University of Virginia biomedical ethics professor Dr. John Fletcher takes the position that human cloning would be ethically acceptable under certain conditions.
Cloning one member of a couple when the other is at very high genetic risk for a severe and untreatable disease such as Huntington's, which causes insanity and death, would be an acceptable option for that couple, Fletcher said.
The couple's other moral options, he said, are conventional prenatal diagnosis and selective abortion of a fetus that carries the gene for the disease or preimplantation genetic diagnosis and selection of embryos that are free of the disease.
Selective abortion is permitted, but carries with it "moral anguish" and "psychological burdens" for couples who plan and want the pregnancy, he said.
"They face a tragic choice ... aborting a wanted and planned pregnancy," he said in an interview and also wrote for an Internet forum on the issue of cloning.
"Genetic abortions are very different from elective abortions because the couple decides against a particular genotype, rather than against a whole pregnancy itself," Fletcher said.
Cloning is not without consequences, Fletcher said, and posed the following considerations:
Is it psychologically and socially more difficult to rear a child when the child is the offspring of one partner and perhaps a donor egg?

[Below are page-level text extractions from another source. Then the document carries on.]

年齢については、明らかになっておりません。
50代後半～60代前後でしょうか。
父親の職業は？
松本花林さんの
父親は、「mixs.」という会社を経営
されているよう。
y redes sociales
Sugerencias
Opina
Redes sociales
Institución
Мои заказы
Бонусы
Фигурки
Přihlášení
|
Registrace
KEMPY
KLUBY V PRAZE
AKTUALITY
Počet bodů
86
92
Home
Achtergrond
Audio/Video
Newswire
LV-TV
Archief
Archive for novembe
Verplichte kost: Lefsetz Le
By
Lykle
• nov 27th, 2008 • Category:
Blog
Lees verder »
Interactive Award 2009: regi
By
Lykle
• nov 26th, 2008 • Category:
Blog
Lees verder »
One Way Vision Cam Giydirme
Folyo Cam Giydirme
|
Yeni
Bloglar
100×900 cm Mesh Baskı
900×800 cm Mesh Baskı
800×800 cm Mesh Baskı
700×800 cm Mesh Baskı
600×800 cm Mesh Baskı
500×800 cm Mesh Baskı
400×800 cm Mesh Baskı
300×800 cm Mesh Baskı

Does adding the cloning option take us more in the direction of positive than negative eugenics, which is the control of hereditary factors in mating?
What are some of the possible negative social consequences?

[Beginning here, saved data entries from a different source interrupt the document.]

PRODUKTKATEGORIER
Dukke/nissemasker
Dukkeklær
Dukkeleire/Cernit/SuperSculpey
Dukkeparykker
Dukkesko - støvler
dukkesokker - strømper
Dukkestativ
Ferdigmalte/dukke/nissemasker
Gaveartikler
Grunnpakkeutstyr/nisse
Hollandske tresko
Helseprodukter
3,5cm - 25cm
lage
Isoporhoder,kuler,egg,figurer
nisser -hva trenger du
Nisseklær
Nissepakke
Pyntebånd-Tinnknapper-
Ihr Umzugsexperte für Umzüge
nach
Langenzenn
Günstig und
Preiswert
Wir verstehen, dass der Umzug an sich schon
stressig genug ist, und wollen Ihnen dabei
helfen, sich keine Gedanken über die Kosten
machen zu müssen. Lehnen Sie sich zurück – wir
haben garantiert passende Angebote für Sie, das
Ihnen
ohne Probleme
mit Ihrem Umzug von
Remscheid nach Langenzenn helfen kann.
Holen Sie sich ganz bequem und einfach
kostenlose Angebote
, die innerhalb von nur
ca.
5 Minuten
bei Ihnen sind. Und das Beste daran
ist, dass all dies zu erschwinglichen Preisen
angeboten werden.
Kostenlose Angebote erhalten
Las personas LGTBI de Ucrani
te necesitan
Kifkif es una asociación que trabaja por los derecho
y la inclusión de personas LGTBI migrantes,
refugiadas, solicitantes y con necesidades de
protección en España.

Despite potential consequences, Fletcher said he foresees that cloning "may have a place" in human asexual reproduction in the future.
President Clinton's at least temporary ban on federal money being used for human cloning projects doesn't prohibit private industry from trying it, although Clinton asked private researchers to refrain from such research.

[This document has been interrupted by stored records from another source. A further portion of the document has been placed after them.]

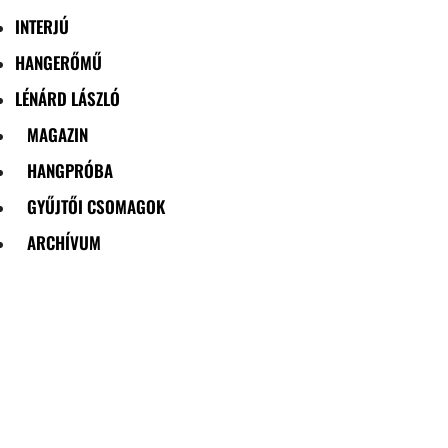
INTERJÚ
HANGERŐMŰ
LÉNÁRD LÁSZLÓ
MAGAZIN
HANGPRÓBA
GYŰJTŐI CSOMAGOK
ARCHÍVUM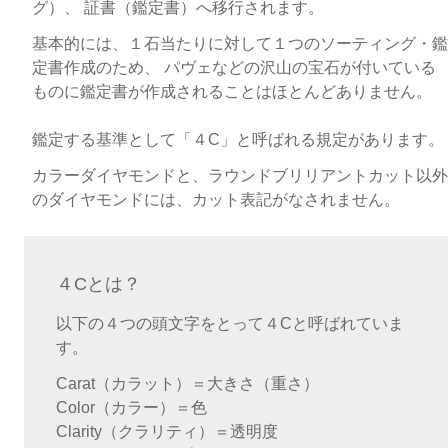
グ）、 証書（鑑定書）へ移行されます。
基本的には、１石当たりに対して１つのソーティング・鑑
定書作成のため、 パヴェなどの沢山の宝石が付いている
ものに鑑定書が作成されることはほとんどありません。
鑑定する基準として「４C」と呼ばれる規定があります。
カラーダイヤモンドと、ラウンドブリリアントカット以外
のダイヤモンドには、カット表記がなされません。
４Cとは？
以下の４つの頭文字をとって４Cと呼ばれていま
す。
Carat（カラット）＝大きさ（重さ）
Color（カラー）＝色
Clarity（クラリティ）＝透明度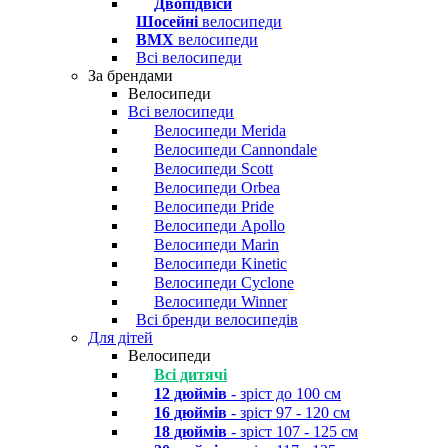
Двопідвіси
Шосейні
велосипеди
BMX
велосипеди
Всі велосипеди
За брендами
Велосипеди
Всі велосипеди
Велосипеди Merida
Велосипеди Cannondale
Велосипеди Scott
Велосипеди Orbea
Велосипеди Pride
Велосипеди Apollo
Велосипеди Marin
Велосипеди Kinetic
Велосипеди Cyclone
Велосипеди Winner
Всі бренди велосипедів
Для дітей
Велосипеди
Всі дитячі
12 дюймів
- зріст до 100 см
16 дюймів
- зріст 97 - 120 см
18 дюймів
- зріст 107 - 125 см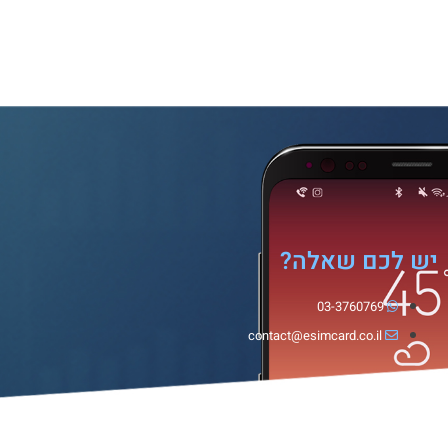
יש לכם שאלה?
03-3760769
contact@esimcard.co.il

A scientist with a $100,000 lab could do cloning, said one researcher interviewed for a "Cloning: Mistake or Miracle?" program on the Sci-Fi last week.
Images of cloned slaves and armies or clones created as organ donors rise at the extreme of the cloning controversy.
These are secretive, back alley images that won't happen if the entire issue is kept public, suggested a Pennsylvania professor.
"One factor that will make a difference in the direction of human cloning, if we're wise, will be if it's done in a way that we can keep the research open and accountable," Arthur Caplan, director of the Center for Bioethics at the University of Pennsylvania, said on the Sci-Fi show.